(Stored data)
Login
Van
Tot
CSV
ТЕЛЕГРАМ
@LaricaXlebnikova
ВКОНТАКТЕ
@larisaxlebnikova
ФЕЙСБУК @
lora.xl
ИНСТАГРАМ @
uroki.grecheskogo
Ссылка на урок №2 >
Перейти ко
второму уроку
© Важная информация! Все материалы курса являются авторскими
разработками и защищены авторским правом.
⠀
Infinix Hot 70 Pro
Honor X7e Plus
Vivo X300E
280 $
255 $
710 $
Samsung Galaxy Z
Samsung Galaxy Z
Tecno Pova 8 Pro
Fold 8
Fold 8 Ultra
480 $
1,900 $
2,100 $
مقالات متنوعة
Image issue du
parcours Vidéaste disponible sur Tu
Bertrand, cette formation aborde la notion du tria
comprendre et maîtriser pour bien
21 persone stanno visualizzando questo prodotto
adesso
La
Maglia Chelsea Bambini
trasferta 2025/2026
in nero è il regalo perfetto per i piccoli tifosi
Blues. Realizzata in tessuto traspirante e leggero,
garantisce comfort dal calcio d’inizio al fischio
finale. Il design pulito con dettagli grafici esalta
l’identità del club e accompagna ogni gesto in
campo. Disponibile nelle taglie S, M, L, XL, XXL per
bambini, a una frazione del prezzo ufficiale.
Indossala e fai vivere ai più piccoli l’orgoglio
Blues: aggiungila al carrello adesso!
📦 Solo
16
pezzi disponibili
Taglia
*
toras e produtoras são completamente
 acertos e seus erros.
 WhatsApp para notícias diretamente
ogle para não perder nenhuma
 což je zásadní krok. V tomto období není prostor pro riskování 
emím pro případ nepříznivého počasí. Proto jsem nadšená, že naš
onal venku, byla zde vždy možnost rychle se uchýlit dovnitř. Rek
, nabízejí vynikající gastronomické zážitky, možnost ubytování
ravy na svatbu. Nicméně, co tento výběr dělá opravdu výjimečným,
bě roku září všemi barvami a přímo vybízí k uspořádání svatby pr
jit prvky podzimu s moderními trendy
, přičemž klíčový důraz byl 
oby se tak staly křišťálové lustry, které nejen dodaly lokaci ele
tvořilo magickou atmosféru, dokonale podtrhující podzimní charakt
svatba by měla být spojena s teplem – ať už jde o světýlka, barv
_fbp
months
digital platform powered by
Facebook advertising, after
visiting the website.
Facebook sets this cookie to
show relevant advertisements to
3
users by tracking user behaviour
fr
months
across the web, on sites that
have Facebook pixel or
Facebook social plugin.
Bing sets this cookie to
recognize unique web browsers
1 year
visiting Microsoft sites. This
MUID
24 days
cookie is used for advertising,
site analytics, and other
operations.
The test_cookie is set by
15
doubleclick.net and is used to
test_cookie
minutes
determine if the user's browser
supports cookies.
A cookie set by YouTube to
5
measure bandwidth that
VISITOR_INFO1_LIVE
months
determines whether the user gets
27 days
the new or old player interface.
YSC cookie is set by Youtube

▸ **Goal of the exercise**
Copy out every record again, letter for letter.

▸ **Task solution**
Login
Van
Tot
CSV
ТЕЛЕГРАМ
@LaricaXlebnikova
ВКОНТАКТЕ
@larisaxlebnikova
ФЕЙСБУК @
lora.xl
ИНСТАГРАМ @
uroki.grecheskogo
Ссылка на урок №2 >
Перейти ко
второму уроку
© Важная информация! Все материалы курса являются авторскими
разработками и защищены авторским правом.
⠀
Infinix Hot 70 Pro
Honor X7e Plus
Vivo X300E
280 $
255 $
710 $
Samsung Galaxy Z
Samsung Galaxy Z
Tecno Pova 8 Pro
Fold 8
Fold 8 Ultra
480 $
1,900 $
2,100 $
مقالات متنوعة
Image issue du
parcours Vidéaste disponible sur Tu
Bertrand, cette formation aborde la notion du tria
comprendre et maîtriser pour bien
21 persone stanno visualizzando questo prodotto
adesso
La
Maglia Chelsea Bambini
trasferta 2025/2026
in nero è il regalo perfetto per i piccoli tifosi
Blues. Realizzata in tessuto traspirante e leggero,
garantisce comfort dal calcio d’inizio al fischio
finale. Il design pulito con dettagli grafici esalta
l’identità del club e accompagna ogni gesto in
campo. Disponibile nelle taglie S, M, L, XL, XXL per
bambini, a una frazione del prezzo ufficiale.
Indossala e fai vivere ai più piccoli l’orgoglio
Blues: aggiungila al carrello adesso!
📦 Solo
16
pezzi disponibili
Taglia
*
toras e produtoras são completamente
 acertos e seus erros.
 WhatsApp para notícias diretamente
ogle para não perder nenhuma
 což je zásadní krok. V tomto období není prostor pro riskování 
emím pro případ nepříznivého počasí. Proto jsem nadšená, že naš
onal venku, byla zde vždy možnost rychle se uchýlit dovnitř. Rek
, nabízejí vynikající gastronomické zážitky, možnost ubytování
ravy na svatbu. Nicméně, co tento výběr dělá opravdu výjimečným,
bě roku září všemi barvami a přímo vybízí k uspořádání svatby pr
jit prvky podzimu s moderními trendy
, přičemž klíčový důraz byl 
oby se tak staly křišťálové lustry, které nejen dodaly lokaci ele
tvořilo magickou atmosféru, dokonale podtrhující podzimní charakt
svatba by měla být spojena s teplem – ať už jde o světýlka, barv
_fbp
months
digital platform powered by
Facebook advertising, after
visiting the website.
Facebook sets this cookie to
show relevant advertisements to
3
users by tracking user behaviour
fr
months
across the web, on sites that
have Facebook pixel or
Facebook social plugin.
Bing sets this cookie to
recognize unique web browsers
1 year
visiting Microsoft sites. This
MUID
24 days
cookie is used for advertising,
site analytics, and other
operations.
The test_cookie is set by
15
doubleclick.net and is used to
test_cookie
minutes
determine if the user's browser
supports cookies.
A cookie set by YouTube to
5
measure bandwidth that
VISITOR_INFO1_LIVE
months
determines whether the user gets
27 days
the new or old player interface.
YSC cookie is set by Youtube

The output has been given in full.